[Entries drawn from a collection]
::::::::

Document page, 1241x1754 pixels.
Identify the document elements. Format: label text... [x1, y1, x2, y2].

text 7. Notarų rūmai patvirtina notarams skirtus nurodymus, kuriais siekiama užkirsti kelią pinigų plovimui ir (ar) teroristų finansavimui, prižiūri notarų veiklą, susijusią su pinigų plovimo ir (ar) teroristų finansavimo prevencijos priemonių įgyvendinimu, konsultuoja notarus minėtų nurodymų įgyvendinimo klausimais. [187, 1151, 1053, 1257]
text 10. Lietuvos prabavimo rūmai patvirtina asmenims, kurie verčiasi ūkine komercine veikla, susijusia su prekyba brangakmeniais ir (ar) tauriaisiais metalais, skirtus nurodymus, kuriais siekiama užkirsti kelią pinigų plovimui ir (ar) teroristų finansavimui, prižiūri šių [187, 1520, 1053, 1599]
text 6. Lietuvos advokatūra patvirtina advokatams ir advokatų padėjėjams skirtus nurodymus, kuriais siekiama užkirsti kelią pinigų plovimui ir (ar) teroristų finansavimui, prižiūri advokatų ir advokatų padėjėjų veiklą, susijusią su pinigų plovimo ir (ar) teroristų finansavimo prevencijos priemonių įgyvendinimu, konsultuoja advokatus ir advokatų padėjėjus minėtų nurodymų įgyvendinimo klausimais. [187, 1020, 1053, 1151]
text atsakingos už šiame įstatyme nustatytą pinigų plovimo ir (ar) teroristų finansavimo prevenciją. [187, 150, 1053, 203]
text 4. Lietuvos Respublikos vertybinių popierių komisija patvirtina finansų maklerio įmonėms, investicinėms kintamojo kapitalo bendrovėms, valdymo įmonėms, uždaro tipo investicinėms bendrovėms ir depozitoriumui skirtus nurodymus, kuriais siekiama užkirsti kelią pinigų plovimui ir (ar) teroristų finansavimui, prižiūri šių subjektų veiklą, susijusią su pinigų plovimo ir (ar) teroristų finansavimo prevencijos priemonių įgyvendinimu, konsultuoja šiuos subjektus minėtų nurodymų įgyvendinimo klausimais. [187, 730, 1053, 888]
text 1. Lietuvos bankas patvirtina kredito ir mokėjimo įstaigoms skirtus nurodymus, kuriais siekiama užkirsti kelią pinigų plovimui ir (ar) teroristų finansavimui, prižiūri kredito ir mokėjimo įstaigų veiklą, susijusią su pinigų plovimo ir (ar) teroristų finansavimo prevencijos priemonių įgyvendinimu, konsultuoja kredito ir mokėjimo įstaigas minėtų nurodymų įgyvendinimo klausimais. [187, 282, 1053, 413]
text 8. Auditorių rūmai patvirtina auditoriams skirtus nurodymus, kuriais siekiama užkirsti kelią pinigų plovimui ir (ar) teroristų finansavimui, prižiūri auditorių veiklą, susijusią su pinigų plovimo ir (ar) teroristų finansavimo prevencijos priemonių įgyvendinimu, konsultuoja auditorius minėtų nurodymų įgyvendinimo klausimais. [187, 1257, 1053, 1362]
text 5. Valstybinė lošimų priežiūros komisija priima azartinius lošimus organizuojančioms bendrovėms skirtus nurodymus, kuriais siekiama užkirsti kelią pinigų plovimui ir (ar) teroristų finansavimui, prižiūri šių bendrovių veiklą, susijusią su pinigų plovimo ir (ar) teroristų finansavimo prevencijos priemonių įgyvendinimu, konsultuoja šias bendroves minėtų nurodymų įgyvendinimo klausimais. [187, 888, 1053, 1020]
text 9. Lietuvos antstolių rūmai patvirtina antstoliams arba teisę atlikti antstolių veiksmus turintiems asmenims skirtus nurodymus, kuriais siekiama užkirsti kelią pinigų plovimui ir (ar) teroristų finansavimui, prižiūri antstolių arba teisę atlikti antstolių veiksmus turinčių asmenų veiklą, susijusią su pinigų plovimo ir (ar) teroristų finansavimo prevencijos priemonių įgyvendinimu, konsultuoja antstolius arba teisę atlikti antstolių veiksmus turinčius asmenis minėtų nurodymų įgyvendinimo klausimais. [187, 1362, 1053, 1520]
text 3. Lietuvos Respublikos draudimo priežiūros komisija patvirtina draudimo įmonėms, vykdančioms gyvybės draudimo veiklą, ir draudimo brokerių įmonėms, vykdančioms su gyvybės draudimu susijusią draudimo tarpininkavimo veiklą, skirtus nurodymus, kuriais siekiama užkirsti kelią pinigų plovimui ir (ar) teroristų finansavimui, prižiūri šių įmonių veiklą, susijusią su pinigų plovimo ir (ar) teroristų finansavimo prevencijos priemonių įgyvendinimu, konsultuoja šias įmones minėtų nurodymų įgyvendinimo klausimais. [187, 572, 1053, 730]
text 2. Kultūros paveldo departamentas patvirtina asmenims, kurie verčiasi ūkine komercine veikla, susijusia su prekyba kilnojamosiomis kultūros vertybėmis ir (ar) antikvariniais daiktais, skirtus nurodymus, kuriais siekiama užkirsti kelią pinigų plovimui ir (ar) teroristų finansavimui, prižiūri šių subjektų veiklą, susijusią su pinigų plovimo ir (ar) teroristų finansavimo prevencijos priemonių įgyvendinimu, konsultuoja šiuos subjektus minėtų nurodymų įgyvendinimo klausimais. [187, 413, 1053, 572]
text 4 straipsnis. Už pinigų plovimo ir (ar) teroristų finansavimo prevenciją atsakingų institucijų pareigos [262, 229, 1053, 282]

::::::::

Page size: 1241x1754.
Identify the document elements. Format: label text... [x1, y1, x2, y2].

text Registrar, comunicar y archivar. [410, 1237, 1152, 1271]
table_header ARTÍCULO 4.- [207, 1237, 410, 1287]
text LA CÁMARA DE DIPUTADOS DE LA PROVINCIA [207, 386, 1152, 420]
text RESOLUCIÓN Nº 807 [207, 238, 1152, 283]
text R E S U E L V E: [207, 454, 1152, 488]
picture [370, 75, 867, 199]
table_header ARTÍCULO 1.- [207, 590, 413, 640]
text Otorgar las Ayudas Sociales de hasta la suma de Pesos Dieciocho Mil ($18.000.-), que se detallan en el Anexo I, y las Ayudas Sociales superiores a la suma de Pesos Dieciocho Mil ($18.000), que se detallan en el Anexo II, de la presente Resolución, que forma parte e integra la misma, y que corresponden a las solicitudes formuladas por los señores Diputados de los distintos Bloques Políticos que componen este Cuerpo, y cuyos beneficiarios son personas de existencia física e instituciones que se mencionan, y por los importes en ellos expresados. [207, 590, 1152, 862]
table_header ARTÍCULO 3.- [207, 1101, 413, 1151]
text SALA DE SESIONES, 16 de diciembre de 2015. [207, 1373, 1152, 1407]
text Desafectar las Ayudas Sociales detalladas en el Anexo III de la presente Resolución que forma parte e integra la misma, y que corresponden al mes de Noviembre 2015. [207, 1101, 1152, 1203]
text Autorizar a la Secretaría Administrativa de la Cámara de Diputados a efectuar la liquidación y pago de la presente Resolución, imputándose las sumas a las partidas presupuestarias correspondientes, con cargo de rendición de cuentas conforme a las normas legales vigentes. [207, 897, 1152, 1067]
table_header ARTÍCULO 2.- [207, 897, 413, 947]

::::::::

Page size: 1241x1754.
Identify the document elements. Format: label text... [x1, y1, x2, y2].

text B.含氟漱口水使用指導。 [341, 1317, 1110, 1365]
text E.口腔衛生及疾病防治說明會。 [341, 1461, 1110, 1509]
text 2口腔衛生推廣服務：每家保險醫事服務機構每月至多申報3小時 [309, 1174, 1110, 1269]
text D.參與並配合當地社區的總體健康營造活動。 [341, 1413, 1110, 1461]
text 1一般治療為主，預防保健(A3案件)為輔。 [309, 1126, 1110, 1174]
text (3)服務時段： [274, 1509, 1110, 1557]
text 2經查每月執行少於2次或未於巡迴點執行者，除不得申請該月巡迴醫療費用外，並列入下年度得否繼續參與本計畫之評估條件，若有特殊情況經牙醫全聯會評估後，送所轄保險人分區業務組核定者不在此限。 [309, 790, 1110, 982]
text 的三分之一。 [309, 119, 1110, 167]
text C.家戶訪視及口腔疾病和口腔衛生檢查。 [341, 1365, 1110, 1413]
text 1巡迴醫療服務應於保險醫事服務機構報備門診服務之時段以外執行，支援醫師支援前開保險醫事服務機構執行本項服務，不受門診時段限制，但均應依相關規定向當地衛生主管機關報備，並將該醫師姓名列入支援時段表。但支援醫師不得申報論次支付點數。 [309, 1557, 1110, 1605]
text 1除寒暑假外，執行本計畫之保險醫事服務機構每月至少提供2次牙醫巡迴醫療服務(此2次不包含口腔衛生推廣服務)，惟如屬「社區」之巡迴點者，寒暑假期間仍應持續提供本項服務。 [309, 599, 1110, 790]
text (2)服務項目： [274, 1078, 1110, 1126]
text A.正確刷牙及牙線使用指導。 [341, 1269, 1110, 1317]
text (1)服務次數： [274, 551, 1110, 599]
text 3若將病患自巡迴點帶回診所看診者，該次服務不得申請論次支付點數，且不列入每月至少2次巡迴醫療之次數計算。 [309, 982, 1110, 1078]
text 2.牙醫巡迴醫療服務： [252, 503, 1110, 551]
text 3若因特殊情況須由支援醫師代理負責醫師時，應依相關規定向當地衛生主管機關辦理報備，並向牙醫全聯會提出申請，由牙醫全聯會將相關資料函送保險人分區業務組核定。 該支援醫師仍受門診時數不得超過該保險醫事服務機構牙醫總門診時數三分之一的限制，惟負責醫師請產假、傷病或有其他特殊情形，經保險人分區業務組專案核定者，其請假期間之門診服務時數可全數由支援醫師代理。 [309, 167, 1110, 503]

::::::::

[Problem requirements] Output the part of the records that opens with the line containing "text Registrar, comunicar" and closes with the line containing "text Otorgar las", including both, as a Markdown table with the columns Row and Record line. Leave out blank lines and give only those lines.

[Solution to the problem]
| Row | Record line |
|---|---|
| 1 | text Registrar, comunicar y archivar. [410, 1237, 1152, 1271] |
| 2 | table_header ARTÍCULO 4.- [207, 1237, 410, 1287] |
| 3 | text LA CÁMARA DE DIPUTADOS DE LA PROVINCIA [207, 386, 1152, 420] |
| 4 | text RESOLUCIÓN Nº 807 [207, 238, 1152, 283] |
| 5 | text R E S U E L V E: [207, 454, 1152, 488] |
| 6 | picture [370, 75, 867, 199] |
| 7 | table_header ARTÍCULO 1.- [207, 590, 413, 640] |
| 8 | text Otorgar las Ayudas Sociales de hasta la suma de Pesos Dieciocho Mil ($18.000.-), que se detallan en el Anexo I, y las Ayudas Sociales superiores a la suma de Pesos Dieciocho Mil ($18.000), que se detallan en el Anexo II, de la presente Resolución, que forma parte e integra la misma, y que corresponden a las solicitudes formuladas por los señores Diputados de los distintos Bloques Políticos que componen este Cuerpo, y cuyos beneficiarios son personas de existencia física e instituciones que se mencionan, y por los importes en ellos expresados. [207, 590, 1152, 862] |